BEGIN EXERCISE MATERIALS

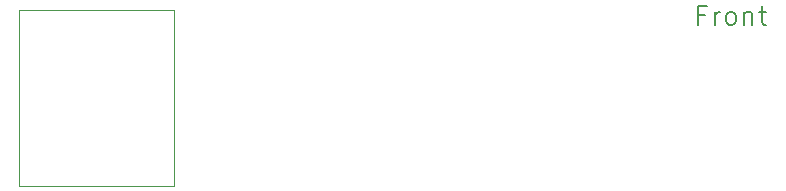
<source format=gbr>
%TF.GenerationSoftware,KiCad,Pcbnew,(6.0.7)*%
%TF.CreationDate,2023-01-27T12:27:14-07:00*%
%TF.ProjectId,JP_MegaDrive_DIN_Mount,4a505f4d-6567-4614-9472-6976655f4449,rev?*%
%TF.SameCoordinates,Original*%
%TF.FileFunction,Other,Comment*%
%FSLAX46Y46*%
G04 Gerber Fmt 4.6, Leading zero omitted, Abs format (unit mm)*
G04 Created by KiCad (PCBNEW (6.0.7)) date 2023-01-27 12:27:14*
%MOMM*%
%LPD*%
G01*
G04 APERTURE LIST*
%ADD10C,0.100000*%
%ADD11C,0.142240*%
G04 APERTURE END LIST*
D10*
X124269500Y-103505000D02*
X137350500Y-103505000D01*
X137350500Y-103505000D02*
X137350500Y-118364000D01*
X137350500Y-118364000D02*
X124269500Y-118364000D01*
X124269500Y-118364000D02*
X124269500Y-103505000D01*
D11*
X182294276Y-103878380D02*
X181749022Y-103878380D01*
X181749022Y-104735206D02*
X181749022Y-103099446D01*
X182527956Y-103099446D01*
X183151102Y-104735206D02*
X183151102Y-103644700D01*
X183151102Y-103956273D02*
X183228996Y-103800486D01*
X183306889Y-103722593D01*
X183462676Y-103644700D01*
X183618462Y-103644700D01*
X184397396Y-104735206D02*
X184241609Y-104657313D01*
X184163716Y-104579420D01*
X184085822Y-104423633D01*
X184085822Y-103956273D01*
X184163716Y-103800486D01*
X184241609Y-103722593D01*
X184397396Y-103644700D01*
X184631076Y-103644700D01*
X184786862Y-103722593D01*
X184864756Y-103800486D01*
X184942649Y-103956273D01*
X184942649Y-104423633D01*
X184864756Y-104579420D01*
X184786862Y-104657313D01*
X184631076Y-104735206D01*
X184397396Y-104735206D01*
X185643689Y-103644700D02*
X185643689Y-104735206D01*
X185643689Y-103800486D02*
X185721582Y-103722593D01*
X185877369Y-103644700D01*
X186111049Y-103644700D01*
X186266836Y-103722593D01*
X186344729Y-103878380D01*
X186344729Y-104735206D01*
X186889982Y-103644700D02*
X187513129Y-103644700D01*
X187123662Y-103099446D02*
X187123662Y-104501526D01*
X187201556Y-104657313D01*
X187357342Y-104735206D01*
X187513129Y-104735206D01*
M02*

</source>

END EXERCISE MATERIALS

◆ EXERCISE OBJECTIVE
Take every line from the data that contains the word "format".

◆ RESPONSE TO THIS TASK
<source format=gbr>
G04 Gerber Fmt 4.6, Leading zero omitted, Abs format (unit mm)*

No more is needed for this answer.